The epigenetic mechanism that explains half of AML relapses
In a previous study, published in 2019 in Nature Medicine, the group directed by Luca Vago – in collaboration with Professors Fabio Ciceri and Chiara Bonini – described that in 40% of post-transplant relapses, the disappearance of HLA proteins cannot be explained by genetic mutations in the tumor DNA. In the three years following the discovery, the research team of prof. Vago joined forces with the group of Raffaella Di Micco, an expert in non-genetic modifications that regulate blood cells, to identify the precise epigenetic mechanism responsible for the disappearance of HLA proteins and the way to reverse it, making leukemia once again susceptible to the immune system.
"Research increasingly needs to merge different skills and expertise, because only a multidisciplinary approach can reduce biological complexity and find effective answers to the clinical needs of patients," says Raffaella Di Micco, co-coordinator of the study published today in Cancer Discovery. “Our work indeed originated from a seed grant issued by our institute to bring together basic and clinical researchers. Thanks to the use of the most innovative genomic and epigenomic technologies, and the collaboration with a team of bioinformaticians at San Raffaele, we have identified the protein complex responsible for hiding leukemia’s HLA proteins: a well-known gene-silencer called PRC2."
PRC2 works by "hiding" the portion of DNA that corresponds to a gene and thus making it impossible for the cell to synthesize the corresponding protein. “In the case of relapsing leukemic cells, the portion of DNA hidden by PRC2 is precisely the one encoding HLA surface proteins. This is an effective survival strategy for the tumor after a transplant, because HLA proteins are the main target that transplanted T lymphocytes use to recognize and kill them” adds Valentina Gambacorta, first author of the study, who worked in these three years among the two research groups of Vago and Di Micco.
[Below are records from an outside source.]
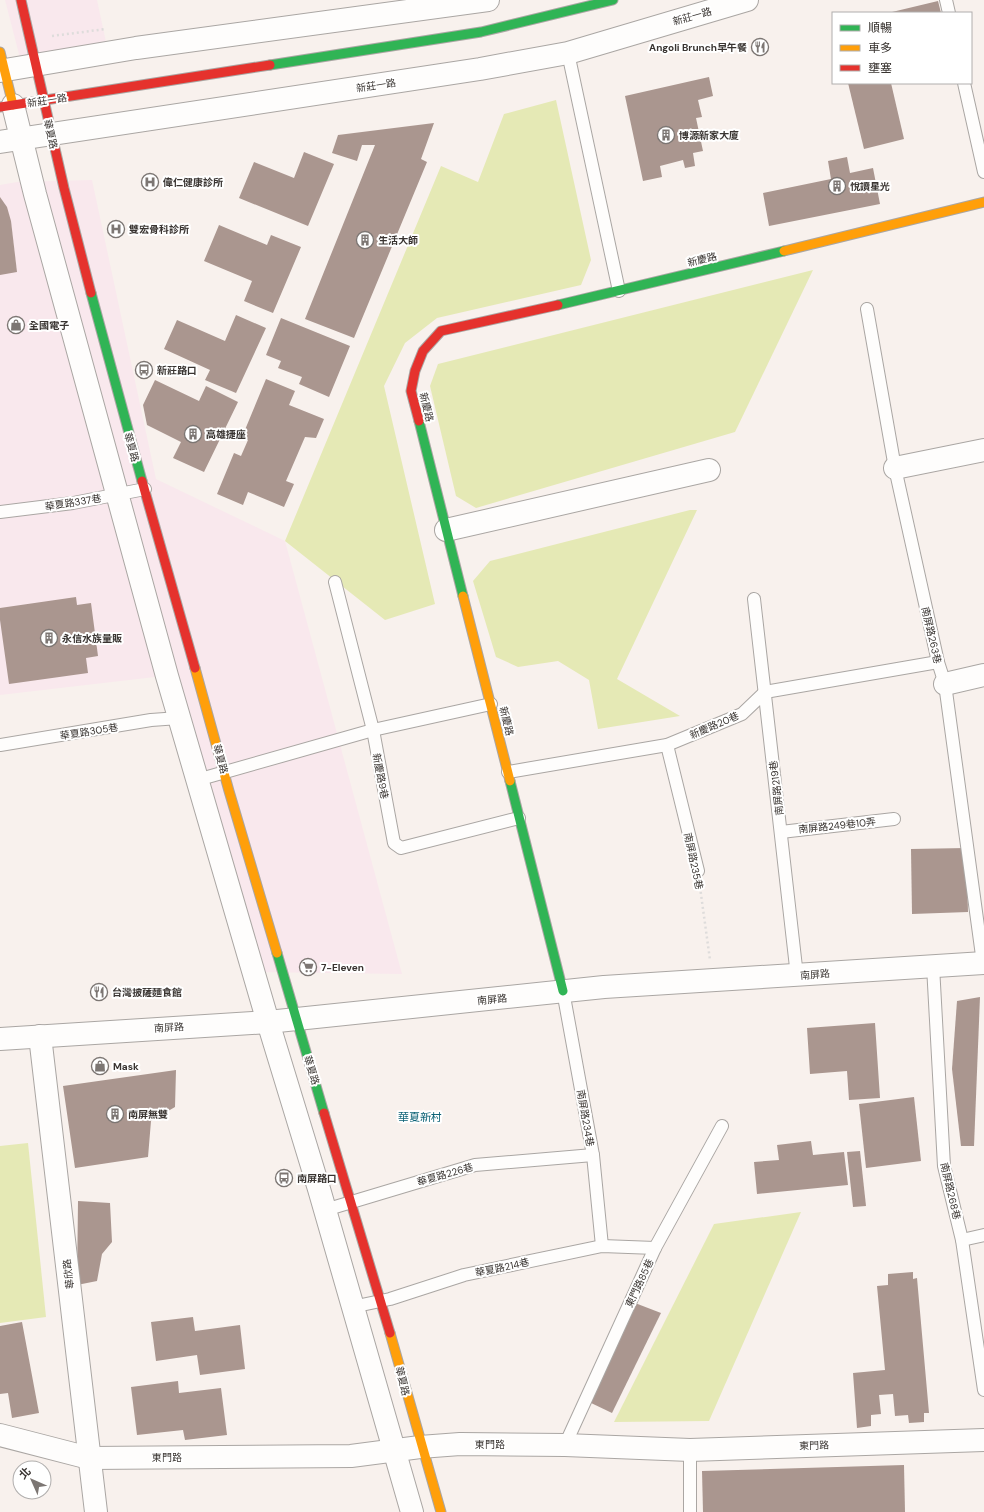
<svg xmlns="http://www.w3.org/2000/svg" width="984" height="1512" viewBox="0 0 984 1512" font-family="'DM Sans','Noto Sans TC',sans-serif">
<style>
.commercial{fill:#f9e8ed}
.green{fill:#e5e9b5}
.building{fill:#aa968f}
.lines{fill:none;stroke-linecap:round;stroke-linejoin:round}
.lane-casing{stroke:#aaa6a3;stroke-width:14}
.street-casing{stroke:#aaa6a3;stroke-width:24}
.fast-casing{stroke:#aaa6a3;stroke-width:11}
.slow-casing{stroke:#aaa6a3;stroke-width:11}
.jam-casing{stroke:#aaa6a3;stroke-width:11}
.path{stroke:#dedcdb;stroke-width:2.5;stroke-dasharray:2 3;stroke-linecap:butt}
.lane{stroke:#fefdfc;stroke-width:12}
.street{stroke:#fefdfc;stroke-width:22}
.fast{stroke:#30b455;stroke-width:9}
.slow{stroke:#ff9f0a;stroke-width:9}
.jam{stroke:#e5322d;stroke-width:9}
.labels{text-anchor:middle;stroke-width:4;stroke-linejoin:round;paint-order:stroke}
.street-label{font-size:10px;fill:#393431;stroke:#fff}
.poi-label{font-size:10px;font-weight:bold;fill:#393431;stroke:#fff;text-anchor:start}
.neighbourhood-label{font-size:11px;fill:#0b6276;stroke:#fff}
</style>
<rect width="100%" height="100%" fill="#f8f1ed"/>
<g class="commercial">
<path d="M5 0H97L106 42 20 58Z"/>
<path d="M92 180 156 479 285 541 402 974 249 972 155 677 0 695V185L17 182Z"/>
</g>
<g class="green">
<path d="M556 100 591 260 581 285 437 318 405 343 384 386 435 604 385 620 285 541 441 166 478 182 504 114Z"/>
<path d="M813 270 735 432 476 508 456 496 430 386 438 364Z"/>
<path d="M690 510H697L617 679 680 716 598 729 589 680 558 661 518 667 496 657 473 581 490 561Z"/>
<path d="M28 1143 46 1317 0 1323V1146Z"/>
<path d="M801 1212 709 1421 614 1422 714 1224Z"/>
</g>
<g class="building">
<path d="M938 1 941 13H892V12Z"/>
<path d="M709 77 713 96 698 100 702 117 696 118 703 151 693 153 695 166 685 168 683 160 660 166 662 177 643 181 625 96Z"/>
<path d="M848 83H891L904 139 864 149Z"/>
<path d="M434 123 421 159 427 162 354 338 305 319 375 145H362L357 161 332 153 338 135Z"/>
<path d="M304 152 334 164 308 226 239 198 254 162 294 178Z"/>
<path d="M847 157 850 173 873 168 880 204 769 226 763 193 831 179 828 161Z"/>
<path d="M0 197 7 207 11 221 17 272 0 275Z"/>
<path d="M219 225 267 245 271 235 301 247 273 313 244 301 252 281 204 261Z"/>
<path d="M236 315 266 328 236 393 205 380 210 370 164 349 177 320 225 341Z"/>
<path d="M281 318 350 346 329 397 299 384 302 377 278 368 281 361 266 355Z"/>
<path d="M266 379 295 391 289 405 324 419 316 438 305 437 286 481 294 484 284 507 248 492 243 505 217 494 234 453 241 456 248 440 242 437Z"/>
<path d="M155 380 199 401 206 386 238 402 204 472 173 458 181 442 147 425 143 405Z"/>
<path d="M76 597 77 605 91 603 98 656 86 658 88 673 9 684 0 620V608Z"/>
<path d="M966 848 968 912 912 914 911 849Z"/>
<path d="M980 997 974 1146H961L952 1069 957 1001Z"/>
<path d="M875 1023 880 1098 849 1100 847 1071 810 1074 807 1028Z"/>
<path d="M176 1070 175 1107 151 1121 148 1157 75 1168 63 1086Z"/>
<path d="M914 1097 921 1161 866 1168 859 1104Z"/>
<path d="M811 1141 813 1155 844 1152 848 1185 757 1194 754 1162 779 1160 777 1145Z"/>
<path d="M860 1151 866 1206 853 1207 847 1152Z"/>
<path d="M78 1201 110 1203 112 1242 102 1254 97 1281 77 1285Z"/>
<path d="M913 1272V1279L917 1278 929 1413H924V1422L909 1423 908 1415 895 1416 893 1394 879 1395 881 1414 871 1415V1426L857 1428 853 1373 885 1370 877 1286 888 1285V1274Z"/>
<path d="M635 1303 661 1313 612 1413 589 1402Z"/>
<path d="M193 1317 195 1331 240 1325 245 1369 200 1375 197 1355 156 1361 151 1322Z"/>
<path d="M22 1322 39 1413 12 1418 8 1393 0 1394V1326Z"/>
<path d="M178 1381 179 1393 221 1388 227 1435 185 1440 183 1430 137 1435 131 1387Z"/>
<path d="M904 1465 905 1512H703L702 1471Z"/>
</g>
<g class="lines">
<g class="lane-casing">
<g id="lane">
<path d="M946 0 949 13"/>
<path d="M568 53 619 291"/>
<path d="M964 83 984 172"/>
<path d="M867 309 895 468 938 662 945 684 983 963"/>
<path d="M0 512 73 503 145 489"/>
<path d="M335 582 373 730 394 843 401 848 519 818"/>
<path d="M754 599 797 976"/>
<path d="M0 745 151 720 179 718"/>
<path d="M667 745 698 871"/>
<path d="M508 772 667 745 742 714 765 692 938 662"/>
<path d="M197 780 373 730 491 704"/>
<path d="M781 832 894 819"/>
<path d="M933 966 944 1166 962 1240 984 1390"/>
<path d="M563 991 593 1155 602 1246"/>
<path d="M325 1210 475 1165 593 1155"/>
<path d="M962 1240 984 1235"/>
<path d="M352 1307 390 1299 464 1275 602 1246 655 1248"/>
<path d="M565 1445 655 1248 722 1126"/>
<path d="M690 1450V1512"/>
</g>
</g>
<g class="street-casing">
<g id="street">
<path d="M0 71 136 48 488 0"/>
<path d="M13 105 35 194 167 676 268 1022 319 1189 412 1512"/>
<path d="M0 142 480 69 568 53 747 0"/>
<path d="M895 468 984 450"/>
<path d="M446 530 709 470"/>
<path d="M945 684 984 675"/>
<path d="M40 1036 96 1512"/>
<path d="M0 1039 268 1022 604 987 984 963"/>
<path d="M0 1435 89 1458 351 1456 420 1447 460 1444 565 1445 690 1450 984 1440"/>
</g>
</g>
<g class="fast-casing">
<g id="fast">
<path d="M270 65 481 32 613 0"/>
<path d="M91 293 142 481"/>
<path d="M558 305 784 251"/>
<path d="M419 421 463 596"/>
<path d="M510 781 563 991"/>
<path d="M277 953 324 1113"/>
</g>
</g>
<g class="slow-casing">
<g id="slow">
<path d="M0 52 13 105"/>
<path d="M784 251 984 202"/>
<path d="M463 596 510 781"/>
<path d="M195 668 229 791 277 953"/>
<path d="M390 1333 441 1512"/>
</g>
</g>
<g class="jam-casing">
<g id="jam">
<path d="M21 0 64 188 91 293"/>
<path d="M0 107 270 65"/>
<path d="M419 421 411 391 415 371 423 351 441 331 558 305"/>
<path d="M142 481 195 668"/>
<path d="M324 1113 390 1333"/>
</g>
</g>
<g class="path">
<path d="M52 36 106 29"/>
<path d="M700 887 710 960"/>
</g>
<use href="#lane" class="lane"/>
<use href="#street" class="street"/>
<use href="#fast" class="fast"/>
<use href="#slow" class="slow"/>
<use href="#jam" class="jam"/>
</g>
<defs>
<g id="restaurant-ring" transform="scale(0.9)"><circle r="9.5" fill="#fff" stroke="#7c7673" stroke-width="1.5"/><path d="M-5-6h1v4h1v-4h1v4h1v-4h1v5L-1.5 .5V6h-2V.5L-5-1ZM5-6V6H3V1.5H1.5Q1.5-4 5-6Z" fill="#7c7673"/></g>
<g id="building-ring" transform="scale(0.9)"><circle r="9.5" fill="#fff" stroke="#7c7673" stroke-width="1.5"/><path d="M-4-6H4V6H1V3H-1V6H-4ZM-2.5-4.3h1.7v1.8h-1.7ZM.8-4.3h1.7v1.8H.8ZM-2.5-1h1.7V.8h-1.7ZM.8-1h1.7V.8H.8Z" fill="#7c7673"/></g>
<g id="hospital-ring" transform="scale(0.9)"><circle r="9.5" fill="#fff" stroke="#7c7673" stroke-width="1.5"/><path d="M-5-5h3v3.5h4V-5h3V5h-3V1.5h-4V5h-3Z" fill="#7c7673"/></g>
<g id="shop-ring" transform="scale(0.9)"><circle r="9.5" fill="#fff" stroke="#7c7673" stroke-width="1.5"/><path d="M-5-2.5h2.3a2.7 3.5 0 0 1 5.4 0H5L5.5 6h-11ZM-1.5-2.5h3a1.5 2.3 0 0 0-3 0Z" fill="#7c7673"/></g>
<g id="bus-ring" transform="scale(0.9)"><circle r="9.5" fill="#fff" stroke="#7c7673" stroke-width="1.5"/><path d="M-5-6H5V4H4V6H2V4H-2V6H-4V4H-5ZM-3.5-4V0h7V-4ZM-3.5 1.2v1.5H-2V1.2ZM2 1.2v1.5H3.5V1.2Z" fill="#7c7673"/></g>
<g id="supermarket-ring" transform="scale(0.9)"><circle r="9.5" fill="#fff" stroke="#7c7673" stroke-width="1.5"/><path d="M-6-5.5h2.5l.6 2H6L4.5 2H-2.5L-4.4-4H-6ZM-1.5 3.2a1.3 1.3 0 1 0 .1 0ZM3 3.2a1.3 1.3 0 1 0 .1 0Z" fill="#7c7673"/></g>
</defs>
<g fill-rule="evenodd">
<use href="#restaurant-ring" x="760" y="47"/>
<use href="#building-ring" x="666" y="135"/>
<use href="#hospital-ring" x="150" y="182"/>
<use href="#building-ring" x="837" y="186"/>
<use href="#hospital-ring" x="116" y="229"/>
<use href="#building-ring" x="365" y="240"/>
<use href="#shop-ring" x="16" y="325"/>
<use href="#bus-ring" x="144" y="370"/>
<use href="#building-ring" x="193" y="434"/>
<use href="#building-ring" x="49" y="638"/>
<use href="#supermarket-ring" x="308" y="967"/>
<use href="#restaurant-ring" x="99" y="992"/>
<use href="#shop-ring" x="100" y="1066"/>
<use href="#building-ring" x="115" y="1114"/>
<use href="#bus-ring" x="284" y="1178"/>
</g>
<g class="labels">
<g class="street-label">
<text transform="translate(692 16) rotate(-16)" y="4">新莊一路</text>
<text transform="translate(376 85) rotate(-9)" y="4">新莊一路</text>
<text transform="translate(47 100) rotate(-9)" y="4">新莊一路</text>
<text transform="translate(51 134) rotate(77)" y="4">華夏路</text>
<text transform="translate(702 259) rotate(-14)" y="4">新慶路</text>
<text transform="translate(427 407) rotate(76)" y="4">新慶路</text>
<text transform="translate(132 447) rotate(74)" y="4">華夏路</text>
<text transform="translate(73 502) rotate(-9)" y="4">華夏路337巷</text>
<text transform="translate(932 635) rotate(77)" y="4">南屏路263巷</text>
<text transform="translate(507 721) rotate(76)" y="4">新慶路</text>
<text transform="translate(714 725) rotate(-23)" y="4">新慶路20巷</text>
<text transform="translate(89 731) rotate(-9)" y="4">華夏路305巷</text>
<text transform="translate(221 759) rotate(75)" y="4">華夏路</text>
<text transform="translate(381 776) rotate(79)" y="4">新慶路9巷</text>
<text transform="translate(776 788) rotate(-97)" y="4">南屏路219巷</text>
<text transform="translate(837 825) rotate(-6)" y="4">南屏路249巷10弄</text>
<text transform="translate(694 861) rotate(78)" y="4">南屏路235巷</text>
<text transform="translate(815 974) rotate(-5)" y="4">南屏路</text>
<text transform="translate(492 999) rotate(-6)" y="4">南屏路</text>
<text transform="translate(169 1027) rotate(-4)" y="4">南屏路</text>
<text transform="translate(312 1070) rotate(73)" y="4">華夏路</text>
<text transform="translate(586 1118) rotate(80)" y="4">南屏路234巷</text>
<text transform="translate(445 1174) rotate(-16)" y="4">華夏路226巷</text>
<text transform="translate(951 1191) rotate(77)" y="4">南屏路268巷</text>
<text transform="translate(502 1267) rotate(-12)" y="4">華夏路214巷</text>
<text transform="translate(68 1274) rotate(-97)" y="4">華欣路</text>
<text transform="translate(639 1283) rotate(-65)" y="4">東門路85巷</text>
<text transform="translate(403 1381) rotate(76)" y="4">華夏路</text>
<text x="490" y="1448">東門路</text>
<text transform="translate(814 1445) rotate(-2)" y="4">東門路</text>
<text x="167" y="1461">東門路</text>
</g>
<g class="poi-label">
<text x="747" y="51" text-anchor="end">Angoli Brunch早午餐</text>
<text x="679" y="139">博源新家大廈</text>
<text x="163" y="186">偉仁健康診所</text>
<text x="850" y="190">悅讀星光</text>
<text x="129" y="233">雙宏骨科診所</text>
<text x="378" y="244">生活大師</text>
<text x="29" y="329">全國電子</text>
<text x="157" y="374">新莊路口</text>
<text x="206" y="438">高雄捷座</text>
<text x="62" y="642">永信水族量販</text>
<text x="321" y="971">7-Eleven</text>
<text x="112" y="996">台灣披薩麵食館</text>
<text x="113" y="1070">Mask</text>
<text x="128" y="1118">南屏無雙</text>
<text x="297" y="1182">南屏路口</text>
</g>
<g class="neighbourhood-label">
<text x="420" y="1121">華夏新村</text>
</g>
</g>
<rect x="832" y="12" width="140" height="72" fill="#ffffff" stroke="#b0aead"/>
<rect x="840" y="25" width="20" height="6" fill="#30b455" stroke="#b0aead"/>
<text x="868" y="32" font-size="12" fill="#393431">順暢</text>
<rect x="840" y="45" width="20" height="6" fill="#ff9f0a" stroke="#b0aead"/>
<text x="868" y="52" font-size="12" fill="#393431">車多</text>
<rect x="840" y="65" width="20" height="6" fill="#e5322d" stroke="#b0aead"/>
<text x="868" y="72" font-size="12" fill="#393431">壅塞</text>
<g transform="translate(32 1480) rotate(315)"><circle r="19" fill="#ffffff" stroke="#b0aead"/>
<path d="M0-3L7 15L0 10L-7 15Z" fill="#7c7673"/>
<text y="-6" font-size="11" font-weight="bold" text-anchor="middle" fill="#393431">北</text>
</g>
</svg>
An experimental drug potentially effective against relapses
The discovery would not have been possible without the close collaboration between Luca Vago's research laboratory and the Hematology and Marrow Transplant Unit directed by prof. Fabio Ciceri, in which Vago himself carries out his activity as a clinical hematologist. “To discover the role of PRC2 we compared the blood samples collected longitudinally from our patients at two different times: at the first diagnosis of the disease and in the relapse phase after transplantation,” explains Luca Vago. "Access to clinical samples also allowed us to successfully test, in vitro and in a mouse model of human disease, the efficacy of some PRC2 inhibitors, experimental drugs that could become the first potentially effective therapies against non-genetic AML relapses."
PRC2 inhibitors are already undergoing advanced clinical trials for other hematological and solid cancers, based on a different mechanism of action with respect to the new one identified by San Raffaele researchers and described today in Cancer Discovery. The fact that the safety and tolerability of these drugs has already been extensively tested in humans will help accelerate the launch of the first clinical trials of these inhibitors in patients with acute myeloid leukemia.
"The results of our study confirm once again the winning formula of a research hospital as Ospedale San Raffaele, in which clinical activities inform cutting-edge scientific research and viceversa” conclude Raffaella Di Micco and Luca Vago.